* MATERIAL FOR THE TASK:
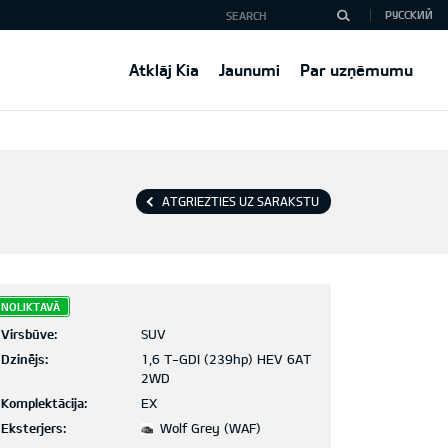
РУССКИЙ
Atklāj Kia
Jaunumi
Par uzņēmumu
ATGRIEZTIES UZ SARAKSTU
NOLIKTAVĀ
Virsbūve:
SUV
Dzinējs:
1,6 T-GDI (239hp) HEV 6AT
2WD
Komplektācija:
EX
Eksterjers:
Wolf Grey (WAF)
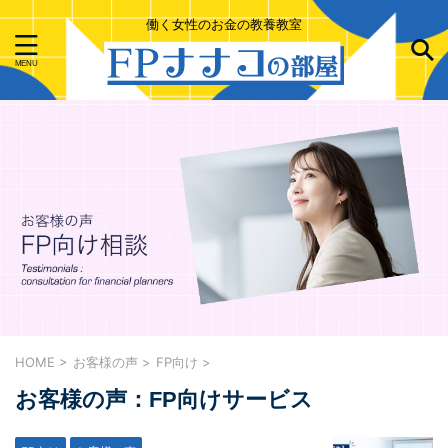
働く女性のお金の教養教室
HOME
>
お客様の声
>
FP向け
>
お客様の声：FP向けサービス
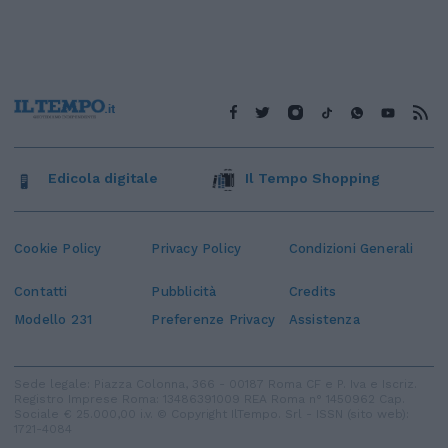
Edicola digitale
Il Tempo Shopping
Cookie Policy
Privacy Policy
Condizioni Generali
Contatti
Pubblicità
Credits
Modello 231
Preferenze Privacy
Assistenza
Sede legale: Piazza Colonna, 366 - 00187 Roma CF e P. Iva e Iscriz.
Registro Imprese Roma: 13486391009 REA Roma n° 1450962 Cap.
Sociale € 25.000,00 i.v. © Copyright IlTempo. Srl - ISSN (sito web):
1721-4084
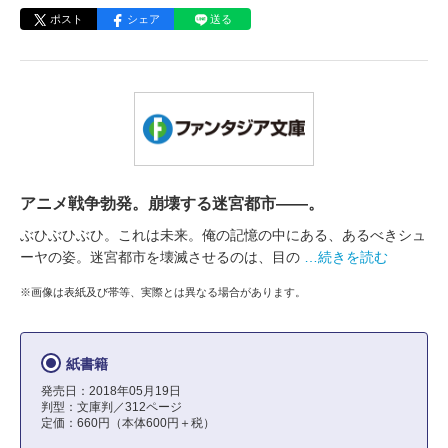
ポスト
シェア
送る
アニメ戦争勃発。崩壊する迷宮都市――。
ぶひぶひぶひ。これは未来。俺の記憶の中にある、あるべきシュ
ーヤの姿。迷宮都市を壊滅させるのは、目の
…続きを読む
※画像は表紙及び帯等、実際とは異なる場合があります。
紙書籍
発売日：2018年05月19日
判型：文庫判／312ページ
定価：660円（本体600円＋税）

* TASK OBJECTIVE: Print the stretch from the line containing "Edicola digitale" through the end of the items, line for line, and leave the pictures out of your answer.

* ANSWER SPACE:
Edicola digitale
Il Tempo Shopping
Cookie Policy
Privacy Policy
Condizioni Generali
Contatti
Pubblicità
Credits
Modello 231
Preferenze Privacy
Assistenza
Sede legale: Piazza Colonna, 366 - 00187 Roma CF e P. Iva e Iscriz.
Registro Imprese Roma: 13486391009 REA Roma n° 1450962 Cap.
Sociale € 25.000,00 i.v. © Copyright IlTempo. Srl - ISSN (sito web):
1721-4084
ポスト
シェア
送る
アニメ戦争勃発。崩壊する迷宮都市――。
ぶひぶひぶひ。これは未来。俺の記憶の中にある、あるべきシュ
ーヤの姿。迷宮都市を壊滅させるのは、目の
…続きを読む
※画像は表紙及び帯等、実際とは異なる場合があります。
紙書籍
発売日：2018年05月19日
判型：文庫判／312ページ
定価：660円（本体600円＋税）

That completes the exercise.